I cannot agree that we should change the entire meaning of this contract by assuming that Cook’s attorney inadvertently used the wrong words in drafting the instruments. In my view, both the language of the contract and the intent and purpose of the parties is clear. Dr. Cook owned a large and successful pathology practice, together with a laboratory, equipment, medical records, contracts with hospitals, reputation and goodwill, and all of the other assets of such a business. He needed another doctor to help him and was willing to pay Dr. Stevens generously but Cook wanted it clearly understood that if Stevens left, the practice and any expansion thereof and all of the assets would belong to Cook. The agreement expressly states that in the event of termination “all of the partnership assets, the pathology practice, and any future expansion thereof will belong exclusively to Cook.” This language seems perfectly clear to me.

The conclusion reached by the majority is based largely on the equitably consideration that one-half of these accounts receivable were earned by Dr. Stevens and hence should go to him. In my view, these equitable considerations cannot prevail over the clear and unambiguous language of the contract, which is the law between the parties. However, if equity is to be a factor, we must also consider the circumstance that Dr. Stevens profited greatly from the practice which Dr. Cook had already established.

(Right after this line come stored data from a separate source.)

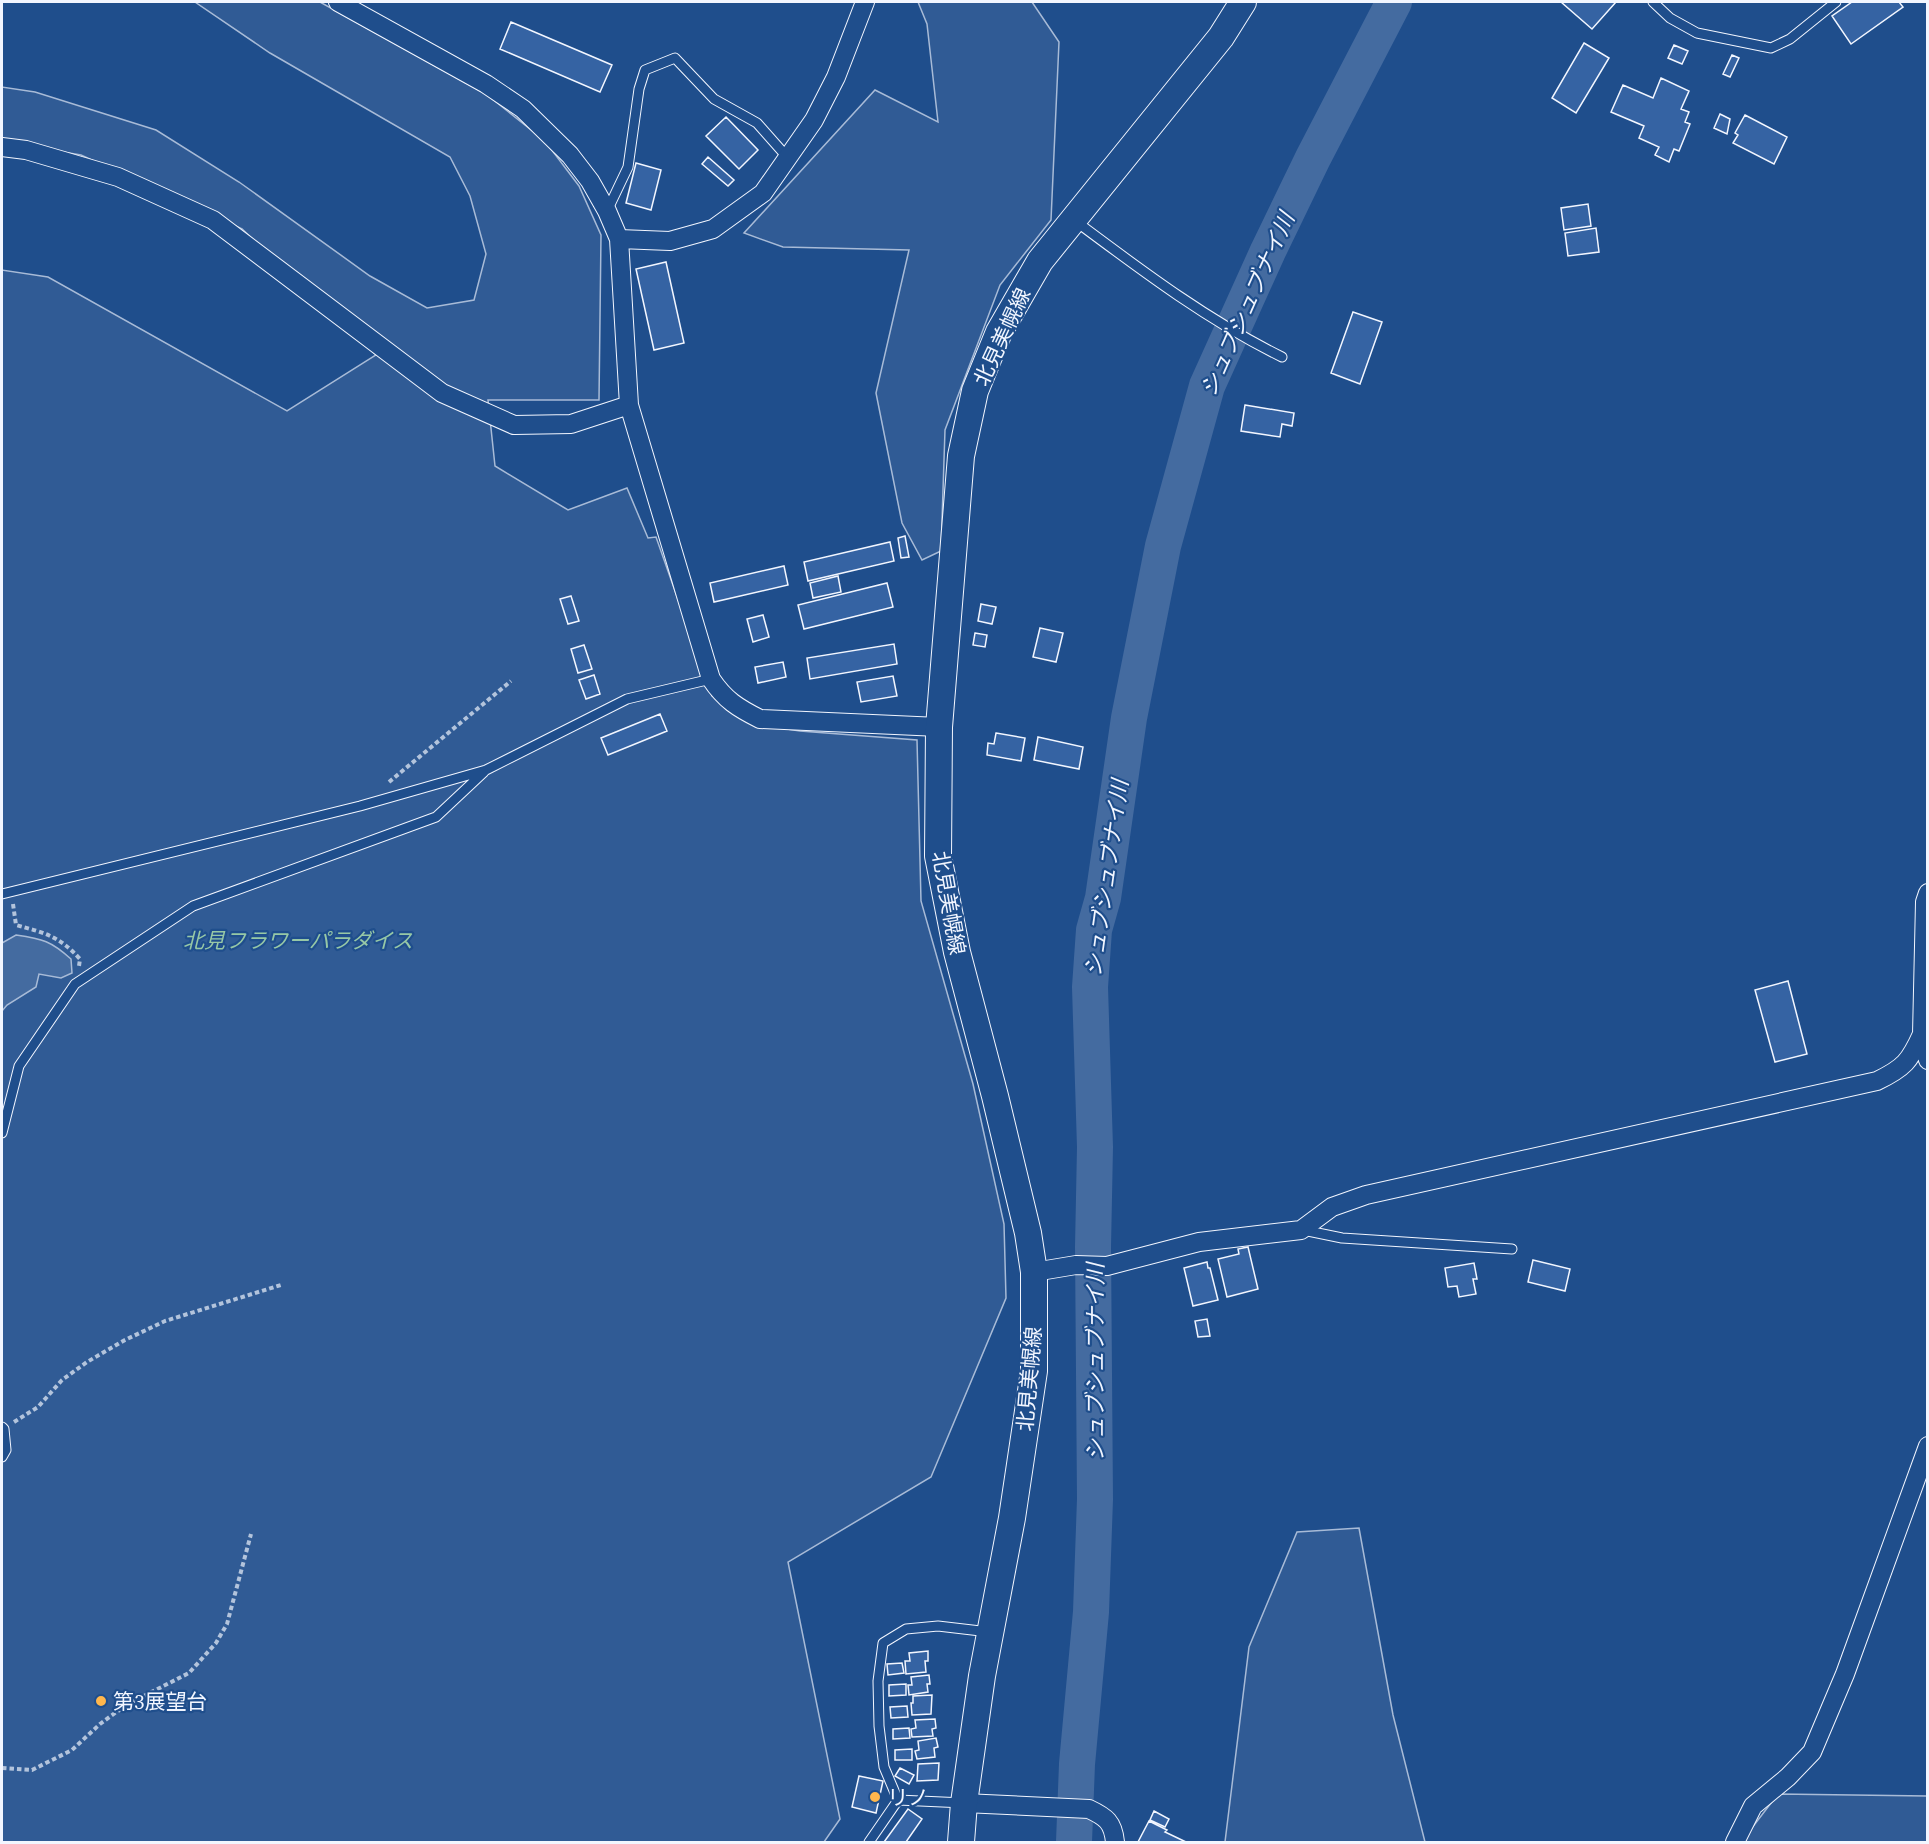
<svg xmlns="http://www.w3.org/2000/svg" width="1929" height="1844" font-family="'Source Serif 4','Noto Sans JP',serif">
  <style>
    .green { fill: #305b95; stroke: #a8bbd7; stroke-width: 1.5 }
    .water { fill: #446ba0; stroke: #a8bbd7; stroke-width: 1.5 }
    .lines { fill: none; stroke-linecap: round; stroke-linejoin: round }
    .river { stroke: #446ba0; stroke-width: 36 }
    .building { fill: #3563a3; stroke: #f2f6ff; stroke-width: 1.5 }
    .service-casing { stroke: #f2f6ff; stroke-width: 11 }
    .minor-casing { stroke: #f2f6ff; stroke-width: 20 }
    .secondary-casing { stroke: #f2f6ff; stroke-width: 28 }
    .path { stroke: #b3c4dc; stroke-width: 4; stroke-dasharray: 4.5 3; stroke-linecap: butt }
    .service { stroke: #1f4e8c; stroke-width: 9 }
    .minor { stroke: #1f4e8c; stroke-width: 18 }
    .secondary { stroke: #1f4e8c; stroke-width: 26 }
    .poi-dot { fill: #ffb74d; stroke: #1f4e8c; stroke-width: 2 }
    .labels { text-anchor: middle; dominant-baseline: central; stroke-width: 4.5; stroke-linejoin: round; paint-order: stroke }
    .street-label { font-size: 21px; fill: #f2f6ff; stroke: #1f4e8c }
    .park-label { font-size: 21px; font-style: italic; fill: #97c8a6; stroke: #1f4e8c }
    .poi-label { font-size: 21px; fill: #f2f6ff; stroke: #1f4e8c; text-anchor: start }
    .water-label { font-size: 22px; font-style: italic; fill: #f2f6ff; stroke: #1f4e8c }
  </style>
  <rect width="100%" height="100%" fill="#1f4e8c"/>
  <path class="green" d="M 195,2 L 320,2 L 486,94 L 545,141 L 579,186 L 601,235 L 599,400 L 488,400 L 495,466 L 568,510 L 627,488 L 648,538 L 656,537 L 712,696 L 753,724 L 800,731 L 917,740 L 921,901 L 973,1084 L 1004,1224 L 1006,1298 L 931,1477 L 788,1562 L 840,1819 L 824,1842 L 2,1842 L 2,270 L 48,277 L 287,411 L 376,355 L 242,229 L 81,155 L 2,142 L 2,87 L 35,92 L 156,130 L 239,182 L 370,276 L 427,308 L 474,300 L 486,254 L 470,196 L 450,157 L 270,53 Z
    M 918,2 L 1032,2 L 1059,42 L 1051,220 L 1000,285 L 945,430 L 941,551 L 922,560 L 902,523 L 876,393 L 909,250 L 783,247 L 744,233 L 875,90 L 938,122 L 927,24 Z
    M 1359,1528 L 1393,1715 L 1425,1842 L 1225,1842 L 1249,1647 L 1297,1532 Z
    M 1778,1794 L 1927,1796 L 1927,1842 L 1741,1842 Z"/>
  <path class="water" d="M 16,935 C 43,939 51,941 71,959 L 72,973 L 61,978 L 39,974 L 36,987 L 7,1005 L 2,1011 L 2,943 Z"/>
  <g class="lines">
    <path class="river" d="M 1074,1842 L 1077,1764 L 1091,1612 L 1095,1499 L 1093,1247 L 1095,1147 L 1090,987 L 1094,930 L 1103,898 L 1129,718 L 1163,546 L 1207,386 L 1268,251 L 1313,158 L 1394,2"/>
  </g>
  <path class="building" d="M 1561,2 L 1616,2 L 1592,29 Z
    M 1852,2 L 1899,2 L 1903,7 L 1851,44 L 1832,16 Z
    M 511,22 L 612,65 L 600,92 L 500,49 Z
    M 1584,43 L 1609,58 L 1576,113 L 1552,98 Z
    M 1674,45 L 1688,51 L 1682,64 L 1668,58 Z
    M 1732,55 L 1739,58 L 1730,77 L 1723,74 Z
    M 1661,78 L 1689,91 L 1681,109 L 1689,112 L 1685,122 L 1690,124 L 1679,151 L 1674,149 L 1669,162 L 1655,155 L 1659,147 L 1639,138 L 1644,126 L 1611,112 L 1623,85 L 1653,98 Z
    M 1720,114 L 1730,119 L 1727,134 L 1714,128 Z
    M 1745,115 L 1787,137 L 1774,164 L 1733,143 L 1738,135 L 1735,133 Z
    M 726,117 L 758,150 L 739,169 L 706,136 Z
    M 708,157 L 734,180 L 728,186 L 702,164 Z
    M 636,163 L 661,170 L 651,210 L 626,203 Z
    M 1588,204 L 1591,226 L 1564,230 L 1561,208 Z
    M 1596,228 L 1599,252 L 1568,256 L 1565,233 Z
    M 666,262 L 684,343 L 654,350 L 636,269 Z
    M 1353,312 L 1382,322 L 1360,384 L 1331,373 Z
    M 1245,405 L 1294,413 L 1292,426 L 1282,424 L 1280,437 L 1241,431 Z
    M 905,536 L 909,557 L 901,558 L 898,538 Z
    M 890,542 L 894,561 L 808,581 L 804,562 Z
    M 784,566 L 788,585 L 714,602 L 710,583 Z
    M 838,576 L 841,592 L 813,598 L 810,583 Z
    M 887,583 L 893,607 L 804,629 L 798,605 Z
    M 571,596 L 579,621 L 568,624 L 560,599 Z
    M 981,604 L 996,607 L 992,624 L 978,621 Z
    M 763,615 L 769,637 L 753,642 L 747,619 Z
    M 1040,628 L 1063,633 L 1056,662 L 1033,657 Z
    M 975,633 L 987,635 L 985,647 L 973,645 Z
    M 894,644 L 897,664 L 810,679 L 807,658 Z
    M 584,645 L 592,669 L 578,673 L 571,649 Z
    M 783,662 L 786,677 L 758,683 L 755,667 Z
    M 594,675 L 600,694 L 586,699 L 579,680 Z
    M 893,676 L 897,696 L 861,702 L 857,682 Z
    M 660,714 L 667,731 L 608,755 L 601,738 Z
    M 996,733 L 1025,738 L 1021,761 L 987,755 L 988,743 L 994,744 Z
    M 1038,737 L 1083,747 L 1079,769 L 1034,760 Z
    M 1788,981 L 1807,1054 L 1775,1062 L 1755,990 Z
    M 1248,1247 L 1258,1289 L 1227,1297 L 1218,1259 L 1239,1254 L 1238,1249 Z
    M 1533,1260 L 1570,1269 L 1565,1291 L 1528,1282 Z
    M 1207,1262 L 1208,1268 L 1210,1268 L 1218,1300 L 1193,1306 L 1184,1268 Z
    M 1474,1263 L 1477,1279 L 1473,1279 L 1476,1294 L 1459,1297 L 1457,1286 L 1448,1287 L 1445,1268 Z
    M 1207,1319 L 1210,1336 L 1198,1337 L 1195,1321 Z
    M 928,1651 L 928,1661 L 925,1661 L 926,1672 L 906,1674 L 905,1661 L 910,1661 L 909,1653 Z
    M 902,1663 L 904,1673 L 888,1675 L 887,1664 Z
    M 929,1675 L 930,1684 L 927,1684 L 928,1692 L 909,1695 L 908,1685 L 912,1685 L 911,1677 Z
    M 906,1684 L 906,1695 L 889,1696 L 889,1685 Z
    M 932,1695 L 931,1714 L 912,1715 L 911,1703 L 913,1703 L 913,1696 Z
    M 907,1706 L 908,1717 L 891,1718 L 890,1707 Z
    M 935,1719 L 936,1728 L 932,1729 L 933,1736 L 912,1737 L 911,1729 L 916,1728 L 915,1720 Z
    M 909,1728 L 910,1738 L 893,1739 L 893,1729 Z
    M 936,1738 L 938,1747 L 934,1748 L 935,1757 L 917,1759 L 915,1751 L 919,1750 L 918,1741 Z
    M 912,1749 L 912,1760 L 895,1760 L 895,1750 Z
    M 939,1763 L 938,1780 L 917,1781 L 918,1764 Z
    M 900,1768 L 914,1775 L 909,1784 L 895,1776 Z
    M 859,1776 L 883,1781 L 876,1813 L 852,1807 Z
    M 908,1809 L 922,1819 L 906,1842 L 884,1842 Z
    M 1154,1811 L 1169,1819 L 1165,1827 L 1150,1820 Z
    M 1149,1821 L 1167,1830 L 1165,1832 L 1186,1842 L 1138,1842 Z"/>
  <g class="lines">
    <defs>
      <path id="service" d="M 1653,2 L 1670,18 L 1697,33 L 1771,48 L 1790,39 L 1836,2
        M 607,211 L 628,167 L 639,89 L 645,70 L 675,58 L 714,99 L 757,123 L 788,158
        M 1074,220 C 1141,270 1207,320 1282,357
        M 2,894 L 360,806 L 486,770 L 627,699 L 711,679
        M 2,1133 L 19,1066 L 75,984 L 193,906 L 436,817 L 484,772
        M 1303,1230 L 1342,1238 L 1512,1249
        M 2,1427 L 4,1429 L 6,1450 L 2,1457
        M 898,1800 L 884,1767 L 879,1726 L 878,1681 L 883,1643 L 906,1629 L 938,1626 L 989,1632
        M 869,1842 L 898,1800 L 964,1803"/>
      <path id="minor" d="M 338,2 L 486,84 L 523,109 L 570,155 L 590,181 L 607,211 L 619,239 L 629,405 L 711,679 C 725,700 738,708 760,719 L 939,727
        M 2,147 L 26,150 L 118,177 L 213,220 L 442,393 L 514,425 L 571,424 L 629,405
        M 619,239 L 670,241 L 713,229 L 763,193 L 814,120 L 836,77 L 865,2
        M 1928,893 L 1925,902 L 1922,1034 L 1928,1060
        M 1034,1272 L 1076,1265 L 1107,1266 L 1199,1242 L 1301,1230 L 1332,1207 L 1366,1195 L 1877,1081 C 1904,1068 1910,1061 1922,1034
        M 964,1803 L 1089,1809 C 1106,1817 1113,1822 1115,1842
        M 1735,1842 L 1753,1806 L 1788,1777 L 1812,1752 L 1845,1674 L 1928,1446"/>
      <path id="secondary" d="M 961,1842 L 964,1803 L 982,1676 L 1012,1518 L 1034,1371 L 1034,1272 L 1028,1233 L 995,1096 L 957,952 L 938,856 L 939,727 L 961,456 L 975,391 L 999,332 L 1040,261 L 1221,37 L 1243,2"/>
    </defs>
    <use href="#service" class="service-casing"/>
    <use href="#minor" class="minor-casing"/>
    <use href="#secondary" class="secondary-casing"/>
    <path class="path" d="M 389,782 L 511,681
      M 13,904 L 16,925 C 45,933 59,936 80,959 L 79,966
      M 14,1422 L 38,1407 L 62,1380 L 87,1362 L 125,1340 L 165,1321 L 281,1285
      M 2,1768 L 32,1770 L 72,1750 L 100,1724 L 115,1713 L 132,1702 L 189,1673 L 216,1643 L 227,1624 L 251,1534"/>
    <use href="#service" class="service"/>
    <use href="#minor" class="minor"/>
    <use href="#secondary" class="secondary"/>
  </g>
  <g class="poi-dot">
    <circle cx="101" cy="1701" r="6"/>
    <circle cx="875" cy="1797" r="6"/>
  </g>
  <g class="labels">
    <g class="street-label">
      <text transform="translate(1002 337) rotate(-65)">北見美幌線</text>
      <text transform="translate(949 903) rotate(80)">北見美幌線</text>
      <text transform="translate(1029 1379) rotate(-85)">北見美幌線</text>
    </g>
    <g class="park-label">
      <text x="298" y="940">北見フラワーパラダイス</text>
    </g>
    <g class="poi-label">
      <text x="113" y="1701">第3展望台</text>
      <text x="887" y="1797">リノ</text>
    </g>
    <g class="water-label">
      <text transform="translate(1247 304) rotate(-66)">シュブシュブナイ川</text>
      <text transform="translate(1106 878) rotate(-82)">シュブシュブナイ川</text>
      <text transform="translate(1095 1362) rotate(-90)">シュブシュブナイ川</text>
    </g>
  </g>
  <rect width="1929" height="1844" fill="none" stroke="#f2f6ff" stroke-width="6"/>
</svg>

The issue in the present case is accounts receivable. But suppose the issue was new contracts with other hospitals, the accumulated medical records, goodwill, etc. How could it be argued, under the plain language of Article VIII, paragraph B, quoted above, that when Dr. Stevens left he was entitled to take with him one-half of any expansion of this pathology practice.

For the reasons assigned, I respectfully dissent.

Rehearing denied.

CULPEPPER, J. votes for rehearing for the reasons stated in his dissent.